I hope that the byword for the Obama administration is “sustainability.” This means many things, but above all it means that we must stop squandering our resources, or devaluing Mother Earth. Harvey Wasserman, in his visionary book about a sustainable future, “Solartopia,” writes that such a future demands, “first and foremost, that we ‘face the waste.’ To avoid extinction, ultra-efficiency became a vital necessity. . . . Nothing — NOTHING — on ‘Spaceship Earth’ is manufactured that cannot be . . . recycled or composted.”
So as the new year and the Obama presidency dawn, I urge the new president, and all the rest of us, to take a moment to focus on that which we value least — indeed, that which we do not notice, that which we banish from our consciousness with the most imprisoning of labels: Let us think about garbage.
The environmental issues our planet faces are enormous, and have many causes, two of the most egregious being war and energy production. But the simple generation of garbage, a ritual in which we all participate, may be where it starts.
Let us think about plastic bags and plastic cups and plastic bottles and plastic straws; those ubiquitous plastic six-pack holders that strangle birds; disposable cigarette lighters; old shoes; discarded tires and toothbrushes. You might even want to consider kneeling at the altar of your own wastebasket, or the dumpster behind your apartment building, or the litter-strewn vacant lot down the street. What we discard, if it isn’t biodegradable, will wind up somewhere on the planet for a long, long time — with a good portion of the trash, carried by the wind or deliberately dumped into waterways, ultimately reaching the ocean.

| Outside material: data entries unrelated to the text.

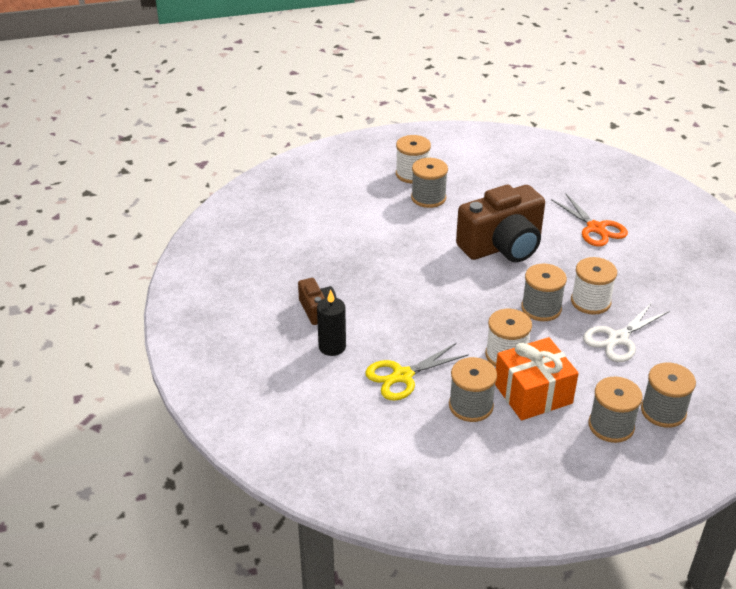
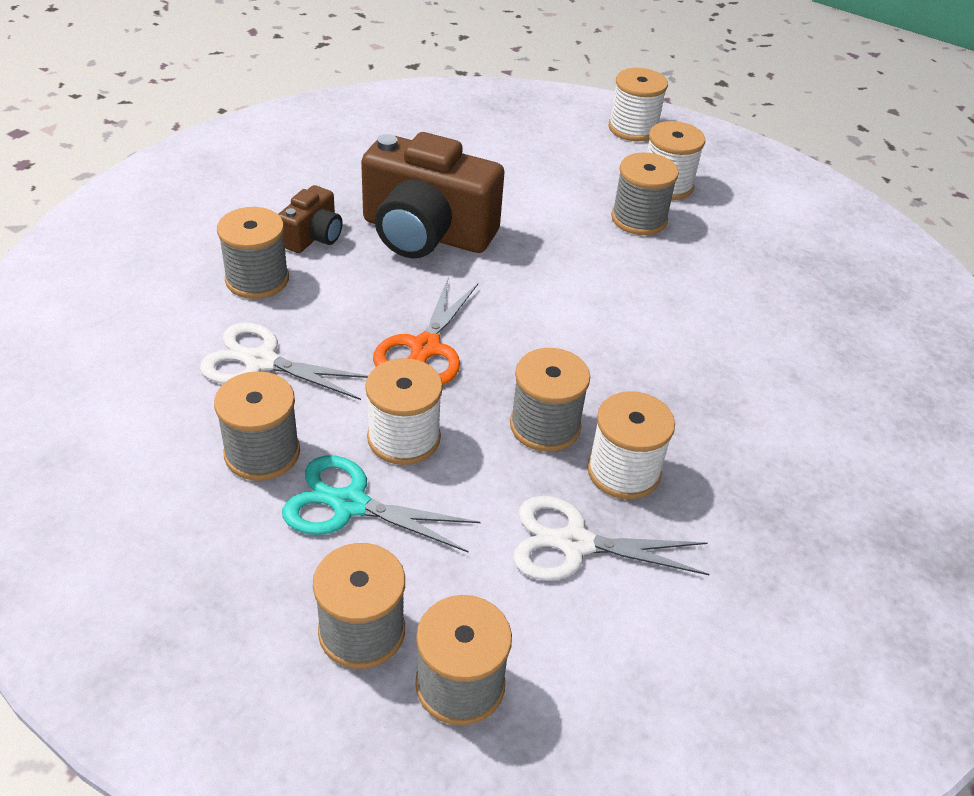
camera: 45 degrees right, 5 degrees up
black candle [317,290,346,356] -> grey spool [217,207,289,299]
yellow scissors [365,343,469,401] -> white scissors [200,323,368,400]
brown camera [456,185,545,262] -> brown camera moved to [361,132,504,258]
orange gift [495,337,579,420] -> turquoise scissors [282,455,480,552]
orange scissors [551,194,628,247] -> orange scissors moved to [373,279,478,385]
none -> white spool [609,68,668,141]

And what winds up in the ocean will get caught in the currents and accumulate. We have several enormous “trash archipelagos,” virtual continents of soupy plastic trash, that have become permanent fixtures of the world’s oceans. The largest of these, the Eastern Garbage Patch, lies in the Pacific, between Hawaii and the coast of California; one estimate of its size puts it at one and a half times as large as its major contributor, the United States.
“In the central North Pacific Gyre, pieces of plastic outweigh surface zooplankton by a factor of 6 to 1,” writes Thomas M. Kostigen in Discover Magazine. “Ninety percent of Laysan albatross chick carcasses and regurgitated stomach contents contain plastics. Fish and seabirds mistake plastic for food. Plastic debris releases chemical additives and plasticizers into the ocean. Plastic also adsorbs hydrophobic pollutants like PCBs and pesticides like DDT. These pollutants bioaccumulate in the tissues of marine organisms, biomagnify up the food chain, and find their way into the foods we eat.”
Why, I wonder, are there no cruise ships that include the Eastern Garbage Patch on their itinerary? I ask this without irony and without judgment or outrage at our wasteful ways. These are the ways that I have grown up with, and they are problematic, and they can change. Wasserman’s mantra that we waste nothing is a challenge to be embraced, not feared.
And the beginning of change is awareness. Mr. President, sir, please put awareness on your agenda. This is the beginning of tomorrow, the first day of the rest of our lives. Without awareness of what we have made of our planet, we won’t even wake up to it.